> PROBLÈMES À RÉSOUDRE:
- 1) Résumez en deux phrases l'extrait sur le chef des Bo-Gars.
- 2) D'après l'extrait sur le chef des Bo-Gars, quelle inscription Dupuy porte-t-il en tatouage?
- 3) Poursuivez l'extrait sur le chef des Bo-Gars après sa dernière phrase.

Emmener sa «pitoune» en vacances

Il faut aussi prendre des vacances avec sa «pitoune» et «régler l'ordre dans le désordre», selon le gangster. Il prévoyait aussi une certaine «expansion» à Montréal et en Ontario, a expliqué le sergent-détective Gauthier. Dans le box des accusés, le chef des Bo-Gars a semblé désapprouver cette analyse. Toutefois, lorsque le temps est venu de témoigner, il n'a pas parlé de cette liste.

Dupuy, qui porte en tatouage l'inscription «Only stronger survive», a nié fermement être membre d'un gang de rue.

Il dit être victime de l'acharnement des policiers. Il tutoyait le procureur de la Couronne et s'est même adressé au juge Jean-Pierre Boyer en lui disant «yo, man». Le juge, visiblement irrité, l'a rappelé à l'ordre: «Arrêtez d'agir en victime et de minimiser vos crimes. Agissez en homme!»

De nombreuses relations

Dans un document du SPVM, on apprend que Dupuy a des liens avec une cinquantaine de membres et de «relations» des Bo-Gars. Parmi eux, il y a le chanteur hip-hop King, dont le véritable nom est Fritzgerald Michel.

> EXTRAITS DE LIGNES:
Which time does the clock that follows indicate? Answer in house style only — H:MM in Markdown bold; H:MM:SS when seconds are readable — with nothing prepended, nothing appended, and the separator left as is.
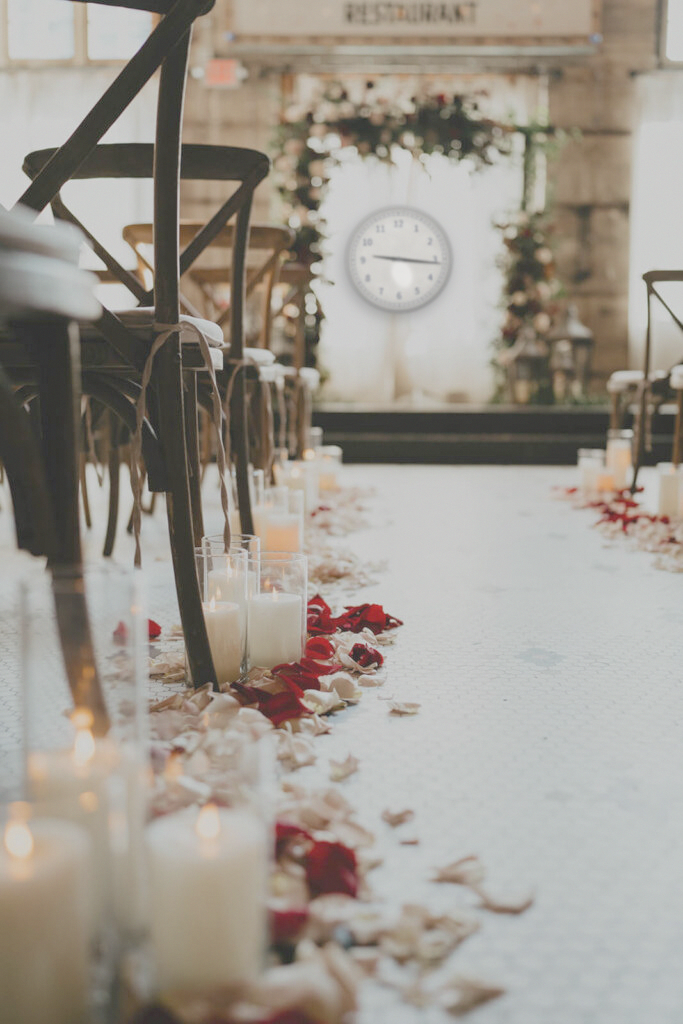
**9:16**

==

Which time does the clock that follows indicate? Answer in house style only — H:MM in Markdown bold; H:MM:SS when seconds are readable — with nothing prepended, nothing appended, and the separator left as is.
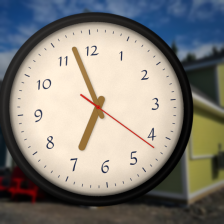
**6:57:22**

> RÉPONSES RÉDIGÉES:
- 1) Dupuy, le chef des Bo-Gars, a fermement nié être membre d'un gang de rue et s'est dit victime de l'acharnement des policiers, ce qui lui a valu un rappel à l'ordre du juge Jean-Pierre Boyer. Selon un document du SPVM, il a des liens avec une cinquantaine de membres et de «relations» des Bo-Gars, dont le chanteur hip-hop King.

- 2) «Only stronger survive».

- 3)
«On était tous dans la même classe à l'école Henri-Bourassa», a expliqué celui qui a grandi à Montréal-Nord. «Ce n'est pas mon rôle de dire qui est membre de gang», a-t-il poursuivi.

Dupuy se décrit comme un homme d'affaires qui a investi dans un salon de coiffure et une maison de disques.

Aux yeux de la police, il est plutôt le chef d'une organisation criminelle qui, depuis le début des années 90, commet des meurtres et se livre au proxénétisme ainsi qu'au trafic de stupéfiants.

La Couronne, représentée par Me David Simon, réclame huit ans d'emprisonnement, auxquels il faut soustraire un peu plus de quatre ans (deux ans en détention préventive, qui comptent double). L'avocat de Chénier Dupuy, Me Serge Lamontagne, plaidera pour sa part le 17 décembre.